Wenn türkische Kinder ihre Muttersprache beim Schuleintritt
gut beherrschen, dann lernen sie auch parallel gut Deutsch hinzu,
ist die Erfahrung ihres Kollegen Ahmet Öztürk. "Aber
viele Kinder sind auch in ihrer Muttersprache nicht auf der
Höhe. Sie sprechen zu Hause nur einfaches
Umgangstürkisch". Dabei sei die Bildung ihrer Kinder für
die allermeisten Migranten ganz wichtig: "Fast alle wollen ihre
Kinder aufs Gymnasium schicken.
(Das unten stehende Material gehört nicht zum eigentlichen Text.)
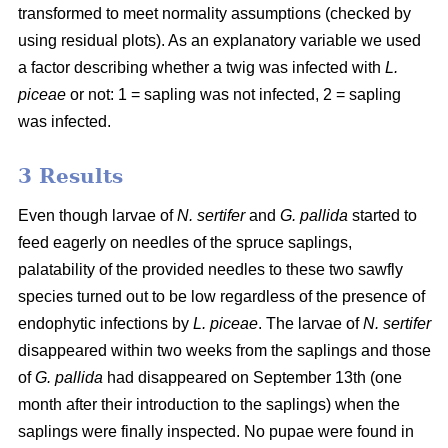
transformed to meet normality assumptions (checked by
using residual plots). As an explanatory variable we used
a factor describing whether a twig was infected with
L.
piceae
or not: 1 = sapling was not infected, 2 = sapling
was infected.
3 Results
Even though larvae of
N. sertifer
and
G. pallida
started to
feed eagerly on needles of the spruce saplings,
palatability of the provided needles to these two sawfly
species turned out to be low regardless of the presence of
endophytic infections by
L. piceae
. The larvae of
N. sertifer
disappeared within two weeks from the saplings and those
of
G. pallida
had disappeared on September 13th (one
month after their introduction to the saplings) when the
saplings were finally inspected. No pupae were found in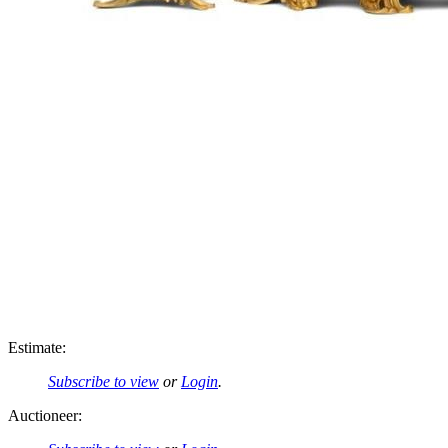
Estimate:
Subscribe to view
or
Login
.
Auctioneer: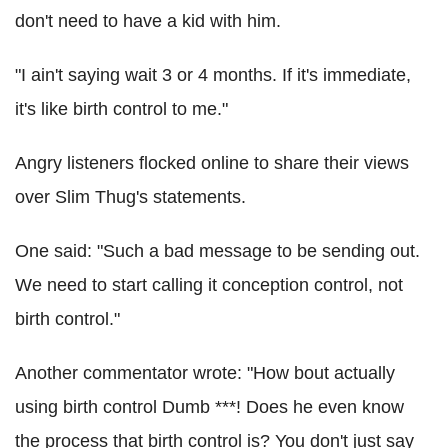
don't need to have a kid with him.
"I ain't saying wait 3 or 4 months. If it's immediate,
it's like birth control to me."
Angry listeners flocked online to share their views
over Slim Thug's statements.
One said: "Such a bad message to be sending out.
We need to start calling it conception control, not
birth control."
Another commentator wrote: "How bout actually
using birth control Dumb ***! Does he even know
the process that birth control is? You don't just say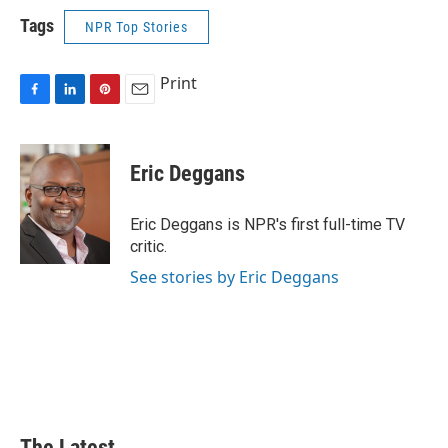
Tags
NPR Top Stories
Print
F
L
P
E
a
i
i
m
c
n
n
a
e
k
t
i
Eric Deggans
b
e
e
l
o
d
r
o
I
e
Eric Deggans is NPR's first full-time TV
k
n
s
critic.
t
See stories by Eric Deggans
The Latest...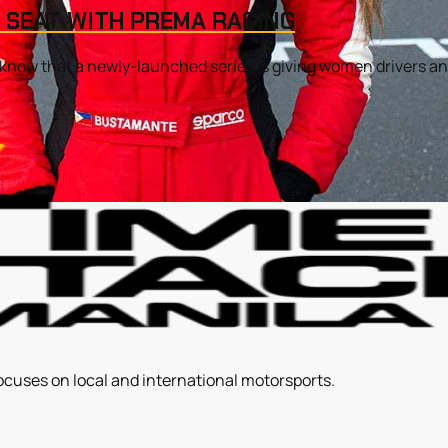
 SEAT WITH PREMA RACING
o know that a newly-launched series is giving women drivers ano
ocuses on local and international motorsports.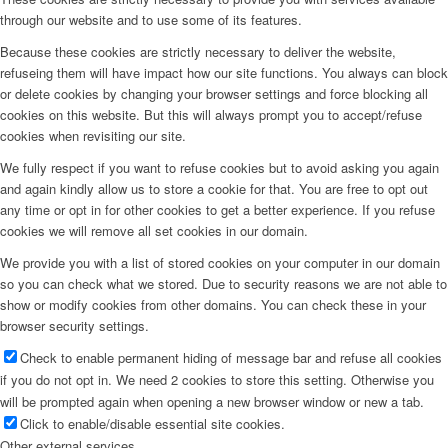
through our website and to use some of its features.
Because these cookies are strictly necessary to deliver the website,
refuseing them will have impact how our site functions. You always can block
or delete cookies by changing your browser settings and force blocking all
cookies on this website. But this will always prompt you to accept/refuse
cookies when revisiting our site.
We fully respect if you want to refuse cookies but to avoid asking you again
and again kindly allow us to store a cookie for that. You are free to opt out
any time or opt in for other cookies to get a better experience. If you refuse
cookies we will remove all set cookies in our domain.
We provide you with a list of stored cookies on your computer in our domain
so you can check what we stored. Due to security reasons we are not able to
show or modify cookies from other domains. You can check these in your
browser security settings.
Check to enable permanent hiding of message bar and refuse all cookies
if you do not opt in. We need 2 cookies to store this setting. Otherwise you
will be prompted again when opening a new browser window or new a tab.
Click to enable/disable essential site cookies.
Other external services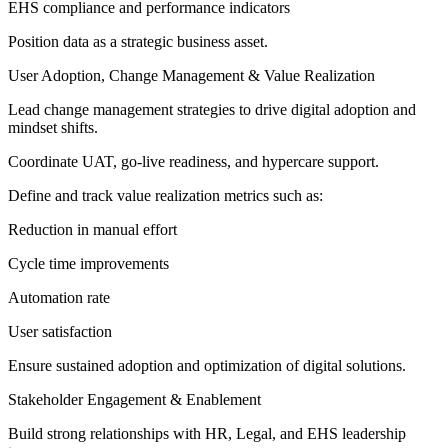
EHS compliance and performance indicators
Position data as a strategic business asset.
User Adoption, Change Management & Value Realization
Lead change management strategies to drive digital adoption and
mindset shifts.
Coordinate UAT, go-live readiness, and hypercare support.
Define and track value realization metrics such as:
Reduction in manual effort
Cycle time improvements
Automation rate
User satisfaction
Ensure sustained adoption and optimization of digital solutions.
Stakeholder Engagement & Enablement
Build strong relationships with HR, Legal, and EHS leadership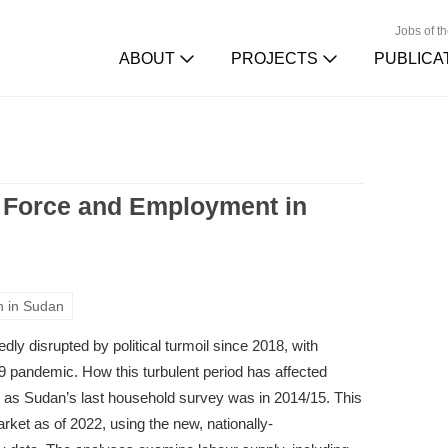
Jobs of t
ABOUT
PROJECTS
PUBLICA
r Force and Employment in
n in Sudan
y disrupted by political turmoil since 2018, with
pandemic. How this turbulent period has affected
as Sudan’s last household survey was in 2014/15. This
rket as of 2022, using the new, nationally-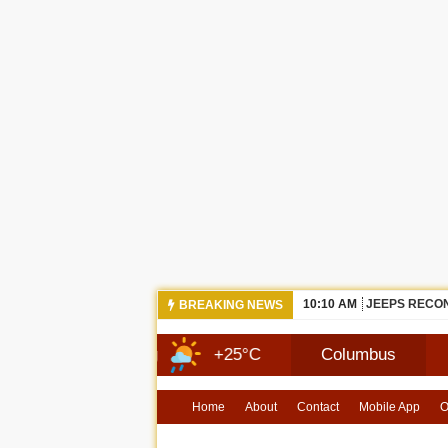
10:10 AM
JEEPS RECON
BREAKING NEWS
13 Aug
+25°C
Columbus
7 Aug
Home
About
Contact
Mobile App
O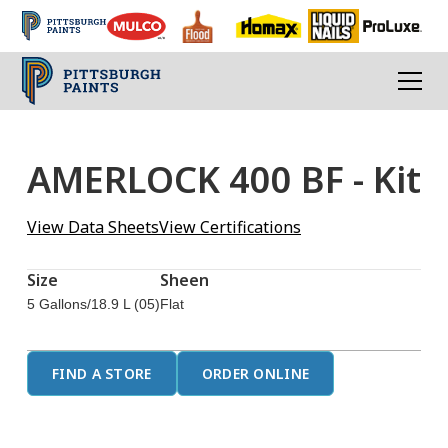
AMERLOCK 400 BF - Kit
View Data Sheets
View Certifications
Size
Sheen
5 Gallons/18.9 L (05)
Flat
FIND A STORE
ORDER ONLINE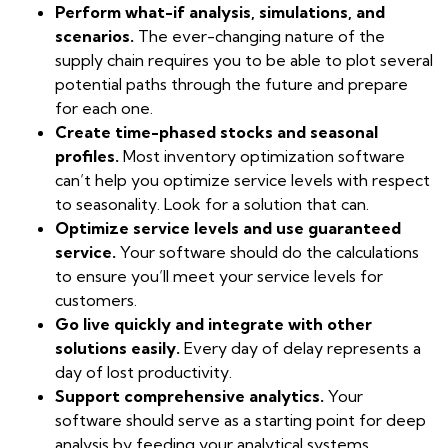
Perform what-if analysis, simulations, and
scenarios.
The ever-changing nature of the
supply chain requires you to be able to plot several
potential paths through the future and prepare
for each one.
Create time-phased stocks and seasonal
profiles.
Most inventory optimization software
can’t help you optimize service levels with respect
to seasonality. Look for a solution that can.
Optimize service levels and use guaranteed
service.
Your software should do the calculations
to ensure you’ll meet your service levels for
customers.
Go live quickly and integrate with other
solutions easily.
Every day of delay represents a
day of lost productivity.
Support comprehensive analytics.
Your
software should serve as a starting point for deep
analysis by feeding your analytical systems.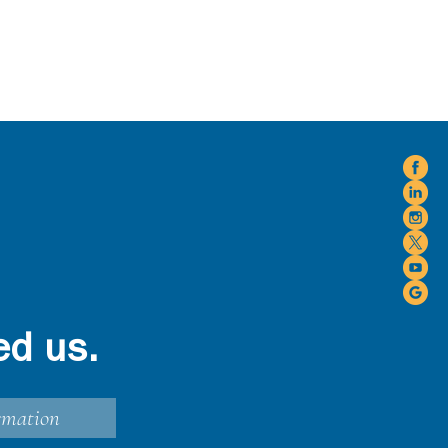
ed us.
rmation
Sie denken nach dem Muster: Unseren
Kindern soll es einmal besser gehen als uns." Doch der Anteil der
Türken unter den Gymnasiasten in Berlin ist in den vergangenen
zehn Jahren lediglich um 0,6 Prozent gestiegen. In den Statistiken
tauchen allerdings jene Türken, die inzwischen die deutsche
Staatsangehörigkeit angenommen haben, nicht mehr auf. Wie
viele der 12.258 deutschen Abiturienten türkischer Abstammung
sind, ist deshalb nicht ermittelbar.
"Integration durch Bildung", heißt das Förderprogramm,
das der Berliner Schulsenator Böger auf der Feier für
türkische Abiturienten ankündigt. Im nächsten
Schuljahr will er speziell 15 Lehrer mit Migrationshintergrund
einstellen. "Mehr türkischstämmige Lehrer wären gut,
um zu zeigen, dass auch Türken in Deutschland angesehene
Berufe haben", findet der Abiturient Cihan, der selbst in seiner
Schullaufbahn nur deutschen Lehrer begegnet ist. "Wenn wir einen
neuen Lehrer bekamen, hatte ich im ersten Halbjahr immer eine
schlechtere Note als im zweiten", sagt der Einser-Abiturient. Er
führt dies auch auf Vorurteile zurück: Die Lehrer mussten
erst merken, wie gut er wirklich war.
Ähnliche Erfahrungen hat der kurdische Abiturient Roj
Al-Yousef gemacht. "Manche Lehrer haben gedacht: Der Junge ist
Ausländer, der hat keine Ahnung. Dann haben sie mir Worte
erklärt. So klischeehaft", sagt er und grinst. Er darf auf der
Feier eine Rede halten. "Diese Veranstaltung setzt ein Zeichen,"
sagt Roj Al-Yousef. Eine gute Ausbildung sei für seine
Generation nicht mehr so unerschlossen wie noch am Anfang für
die ersten Gastarbeiter. "Mein Abi kann mir keiner mehr nehmen,"
sagt er, sein Stolz ist hörbar. "Wir ziehen die voll durch,
die Integration!" Tina Heidborn
Tina Heidborn ist freie Journalistin in Berlin.